Because of this, in 2020, DSW was able to form a tripartite partnership with CCRDA and the Planning & Economic Development Commission of the Oromia Regional State to gather about 70 high-ranking regional officials and NGO leaders for a policy advocacy workshop.

The workshop took event on 6–7 February 2020 in Adama (Nazareth), about 85 miles southeast of the capital. Hosted by DSW, CCRDA and the Planning & Economic Development Commission of the Oromia Regional State, a consortium of Christian Relief Development Associations collaborated to engage in policy advocacy with a focus on youth working at industrial parks. The tens of of thousands of young people who work in the various industrial parks remain vulnerable to various SRH problems.

DSW initiated and implemented its first youth empowerment programme in Ethiopia 25 years ago. This programme introduced a series of other initiatives to pilot projects merited on the basis of addressing the vulnerability of youth through three phases of mobility.

With the expansion of the school system in Ethiopia during the first phase, the majority of young people attended schools in which DSW had launched an advocacy-oriented intervention to address their SRH needs. The second phase concerned those who were finished with school and were once again vulnerable. Using the youth SRH clubs initiative, DSW intervened to empower the youth through a social and behaviour-changing approach. The third phase began with the tens of thousands of young people working in flower farms and industrial parks. DSW initiated a pilot intervention in both the farms and parks to advocate for and address SRH needs to which a great majority of these working youth were vulnerable.

During the policy advocacy workshop, DSW presented their experiences in one industrial park where there are about 30,000 working youth aged 18 to 24. According to a preliminary survey conducted by DSW, two-thirds of the working youth population in the park did not know about SRH issues. This was the reason behind the two-day workshop, dubbed Policy Advocacy and Youth Sexual and Reproductive Health and Rights Integration into Regional Development Planning. In the workshop’s panel discussion, the emphasis was on demographic dividend issues and socio-cultural factors in the effort to advocate about the population policy matter.

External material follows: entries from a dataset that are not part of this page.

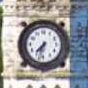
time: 7:32
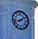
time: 1:42
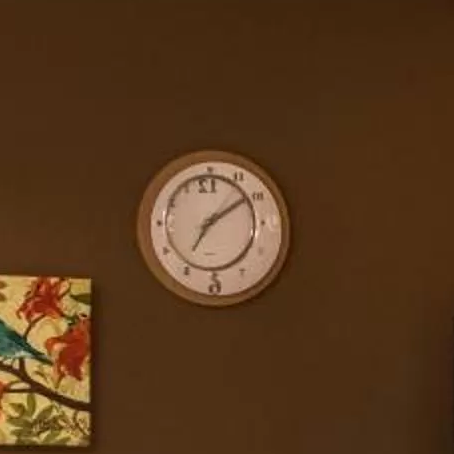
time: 7:09
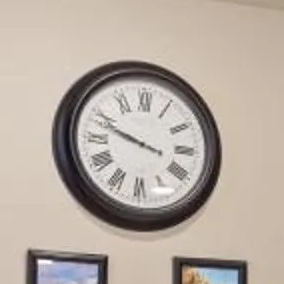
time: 9:48
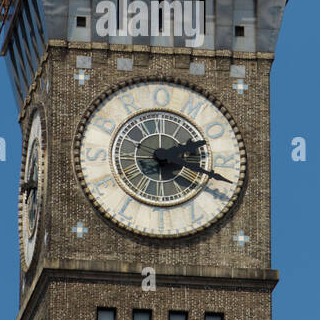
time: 2:18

“Lest demographic dividend simply remain an illusory term and bypasses us without taking the unique advantage of its dynamics, we need to get our act together through high-level policy advocating campaigns,” cautioned Feyera Assefa, country director of DSW. He further asserted that “the socio-cultural factors have continued to linger as the main barrier against advancing the population issues. As a result, even some public officials at the regional level appear unaware the existence of a population policy within their own jurisdictional administration.”

The policy advocacy workshop brought forward real-time stories observed in the very town in which the workshop took place, intent on connecting the stories to policy materials.

“Unaware about menstruation, an increasing number of school girls who see their period for the first time feel despair as if they were injured and, as a result, some among them dropped out of school. Many more are continued to be vulnerable to inintended pregnancies. This happened in one of the schools here in Adama – just a few hundred yards from where we are now,” Feyera told the story at the workshop.

The discussion drew lessons from DSW’s experience in terms of tailoring messages and reaching out to in-school, out of school and working youth with SRHR-focussed social and behavioural change communication materials in order to implement the youth empowerment programme.